Instructions for the task: Output the data below exactly, images excluded.

Start of Data excerpt

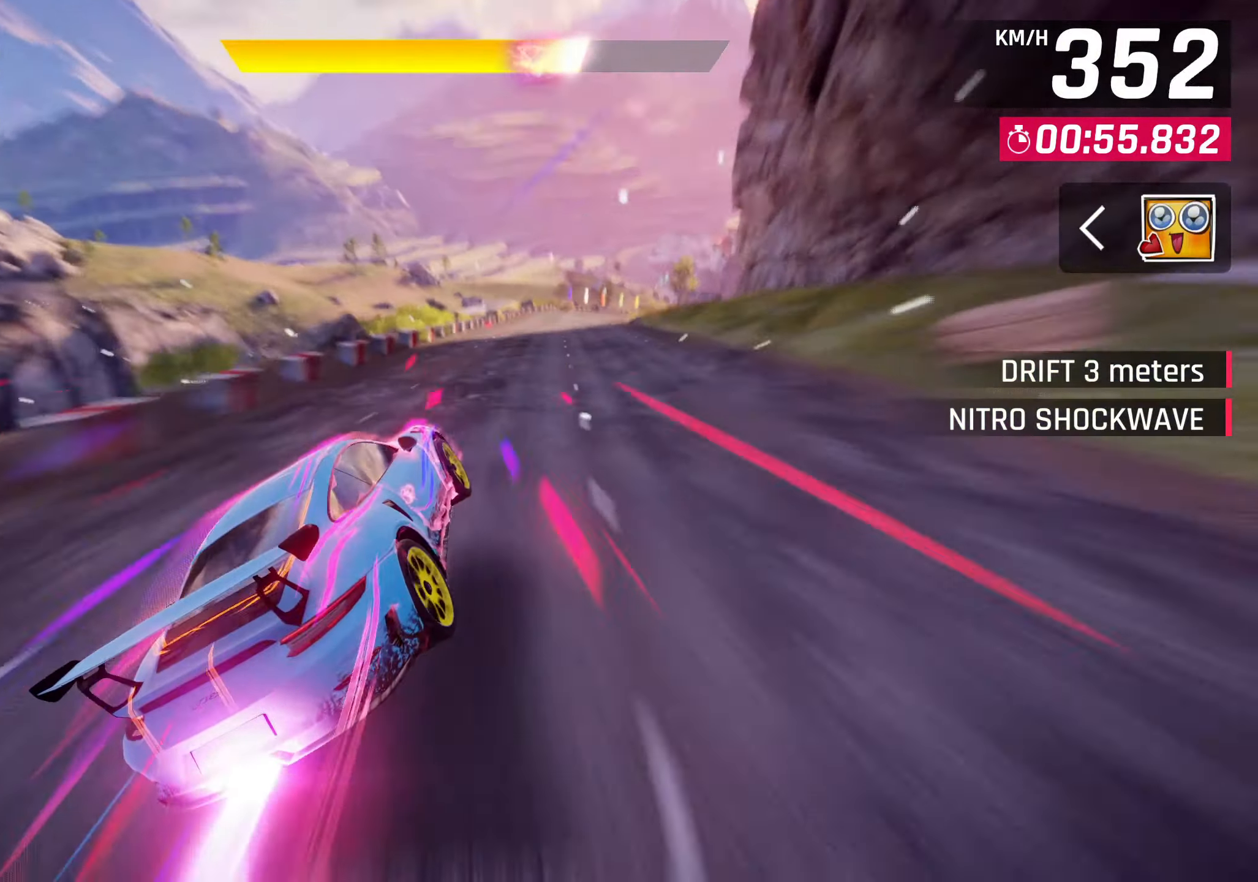
{"buttons": [], "left_stick": "up-right", "events": [[67, "CROSS", "up"], [300, "CROSS", "down"], [417, "CROSS", "up"], [500, "left_stick", "up-right"]]}
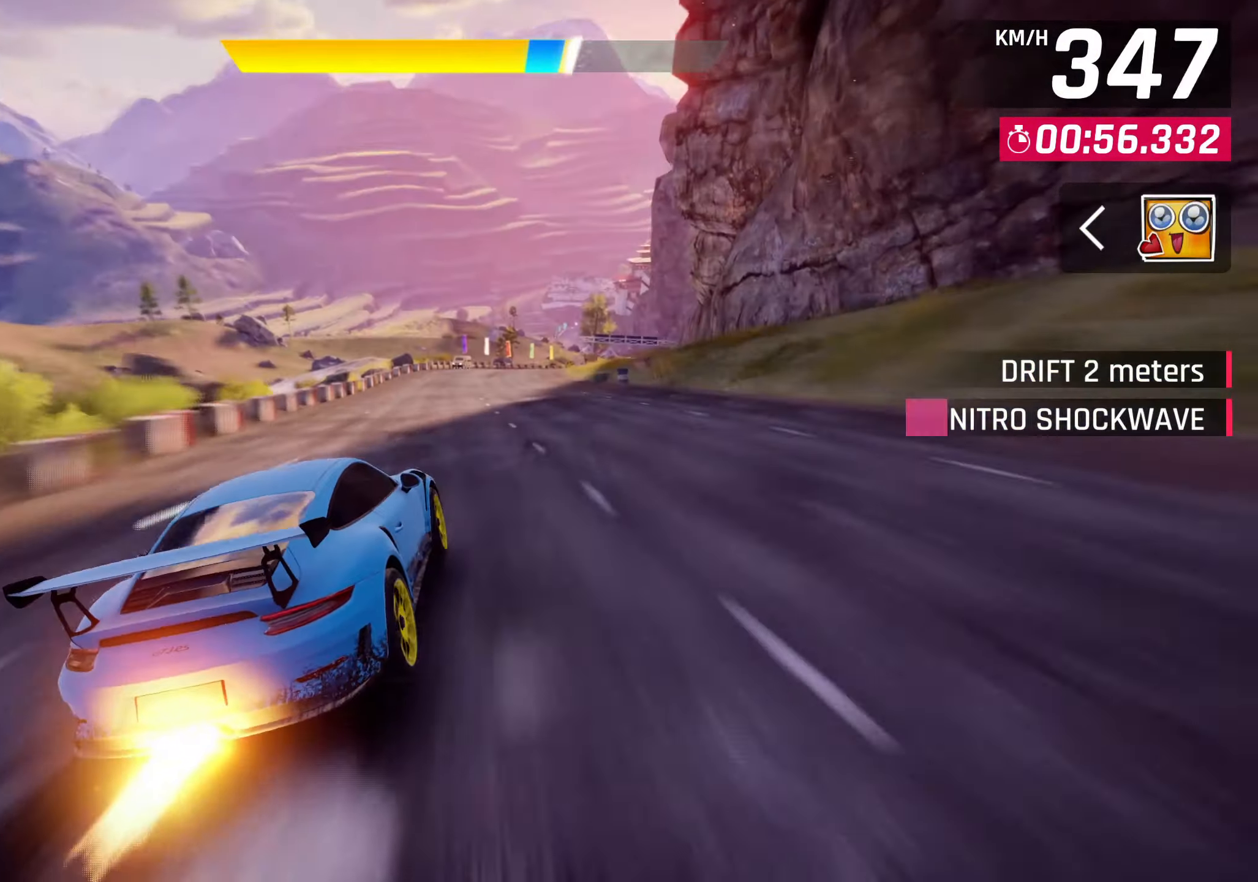
{"buttons": ["CROSS"], "left_stick": "up-right", "events": [[167, "CROSS", "down"], [283, "CROSS", "up"], [500, "CROSS", "down"]]}
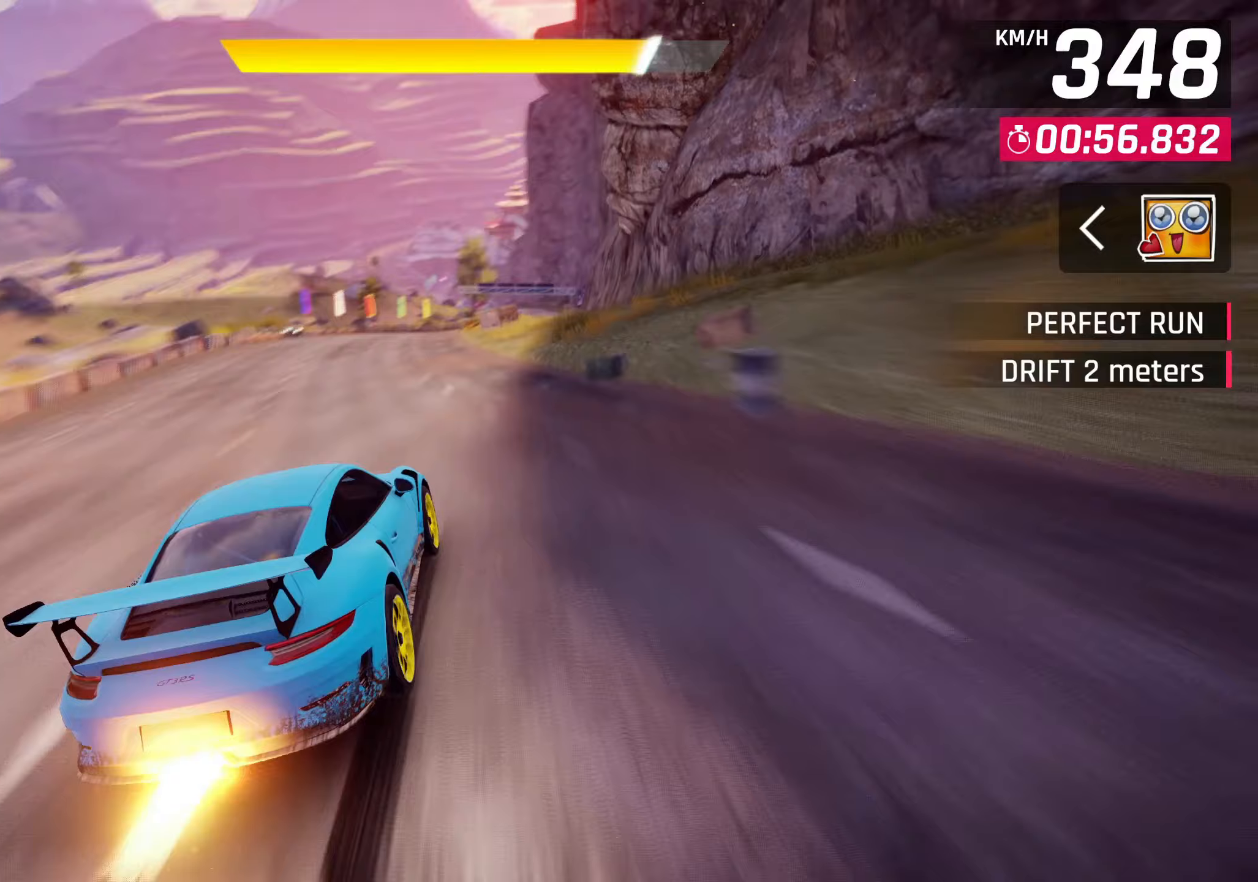
{"buttons": [], "left_stick": "center", "events": [[133, "R1", "down"], [433, "R1", "up"], [467, "CROSS", "up"], [483, "left_stick", "center"]]}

End of Data excerpt

Exercise result:
{"buttons": [], "left_stick": "up-right", "events": [[67, "CROSS", "up"], [300, "CROSS", "down"], [417, "CROSS", "up"], [500, "left_stick", "up-right"]]}
{"buttons": ["CROSS"], "left_stick": "up-right", "events": [[167, "CROSS", "down"], [283, "CROSS", "up"], [500, "CROSS", "down"]]}
{"buttons": [], "left_stick": "center", "events": [[133, "R1", "down"], [433, "R1", "up"], [467, "CROSS", "up"], [483, "left_stick", "center"]]}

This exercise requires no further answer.